Harmonies poétiques et religieuses/éd. 1860/L’Occident
Et la mer s’apaisait, comme une urne écumante
Qui s’abaisse au moment où le foyer pâlit,
Et, retirant du bord sa vague encor fumante,
Comme pour s’endormir rentrait dans son grand lit ;
Et l’astre qui tombait de nuage en nuage
Suspendait sur les flots son orbe sans rayon,
Puis plongeait la moitié de sa sanglante image,
Comme un navire en feu qui sombre à l’horizon ;
Et la moitié du ciel pâlissait, et la brise
Défaillait dans la voile, immobile et sans voix,
Et les ombres couraient, et sous leur teinte grise
Tout sur le ciel et l’eau s’effaçait à la fois ;
Et dans mon âme, aussi pâlissant à mesure,
Tous les bruits d’ici-bas tombaient avec le jour,
Et quelque chose en moi, comme dans la nature,
Pleurait, priait, souffrait, bénissait tour à tour !

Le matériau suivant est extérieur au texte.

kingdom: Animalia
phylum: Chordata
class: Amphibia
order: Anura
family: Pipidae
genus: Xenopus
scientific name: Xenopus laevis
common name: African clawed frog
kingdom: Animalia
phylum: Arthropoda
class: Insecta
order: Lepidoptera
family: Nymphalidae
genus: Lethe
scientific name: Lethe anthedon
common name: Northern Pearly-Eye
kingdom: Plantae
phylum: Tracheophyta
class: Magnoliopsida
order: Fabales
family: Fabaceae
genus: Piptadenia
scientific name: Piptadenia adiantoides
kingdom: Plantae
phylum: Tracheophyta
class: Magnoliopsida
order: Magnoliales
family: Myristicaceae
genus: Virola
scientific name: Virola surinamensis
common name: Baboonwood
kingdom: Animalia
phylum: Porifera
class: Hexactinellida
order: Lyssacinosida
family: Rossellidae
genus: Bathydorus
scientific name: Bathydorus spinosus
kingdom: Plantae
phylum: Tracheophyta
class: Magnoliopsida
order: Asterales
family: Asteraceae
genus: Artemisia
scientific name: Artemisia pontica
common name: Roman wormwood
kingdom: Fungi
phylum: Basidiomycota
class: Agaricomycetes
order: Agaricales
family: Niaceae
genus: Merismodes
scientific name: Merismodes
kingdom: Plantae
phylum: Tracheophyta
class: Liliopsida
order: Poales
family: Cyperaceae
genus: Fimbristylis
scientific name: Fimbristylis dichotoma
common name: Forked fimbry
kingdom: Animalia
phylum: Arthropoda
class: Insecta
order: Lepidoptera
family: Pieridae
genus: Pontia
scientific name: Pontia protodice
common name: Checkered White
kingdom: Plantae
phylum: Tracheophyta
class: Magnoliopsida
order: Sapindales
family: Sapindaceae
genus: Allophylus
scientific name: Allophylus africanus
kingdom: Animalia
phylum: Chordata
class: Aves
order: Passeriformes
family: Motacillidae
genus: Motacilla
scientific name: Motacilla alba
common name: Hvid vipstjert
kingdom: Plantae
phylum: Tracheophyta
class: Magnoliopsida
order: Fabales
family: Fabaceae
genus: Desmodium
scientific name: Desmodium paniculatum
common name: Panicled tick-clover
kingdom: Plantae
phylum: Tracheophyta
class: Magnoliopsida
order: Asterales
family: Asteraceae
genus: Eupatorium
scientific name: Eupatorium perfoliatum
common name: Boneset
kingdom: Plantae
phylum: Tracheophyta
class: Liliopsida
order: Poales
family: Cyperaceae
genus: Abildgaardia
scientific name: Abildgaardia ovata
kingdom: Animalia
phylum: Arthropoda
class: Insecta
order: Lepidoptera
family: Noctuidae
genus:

Et, vers l’occident seul, une porte éclatante
Laissait voir la lumière à flots d’or ondoyer,
Et la nue empourprée imitait une tente
Qui voile sans l’éteindre un immense foyer ;
Et les ombres, les vents, et les flots de l’abîme,
Vers cette arche de feu tout paraissait courir,
Comme si la nature et tout ce qui l’anime
En perdant la lumière avait craint de mourir !
La poussière du soir y volait de la terre,
L’écume à blancs flocons sur la vague y flottait ;
Et mon regard long, triste, errant, involontaire,
Les suivait, et de pleurs sans chagrin s’humectait.
Et tout disparaissait ; et mon âme oppressée
Restait vide, et pareille à l’horizon couvert ;
Et puis il s’élevait une seule pensée,
Comme une pyramide au milieu du désert.
Ô lumière ! où vas-tu ? Globe épuisé de flamme,
Nuages, aquilons, vagues, où courez-vous ?
Poussière, écume, nuit ; vous, mes yeux, toi, mon âme,
Dites, si vous savez, où donc allons-nous tous ?
À toi, grand Tout, dont l’astre est la pâle étincelle,
En qui la nuit, le jour, l’esprit, vont aboutir !
Flux et reflux divin de vie universelle,
Vaste océan de l’Être où tout va s’engloutir !…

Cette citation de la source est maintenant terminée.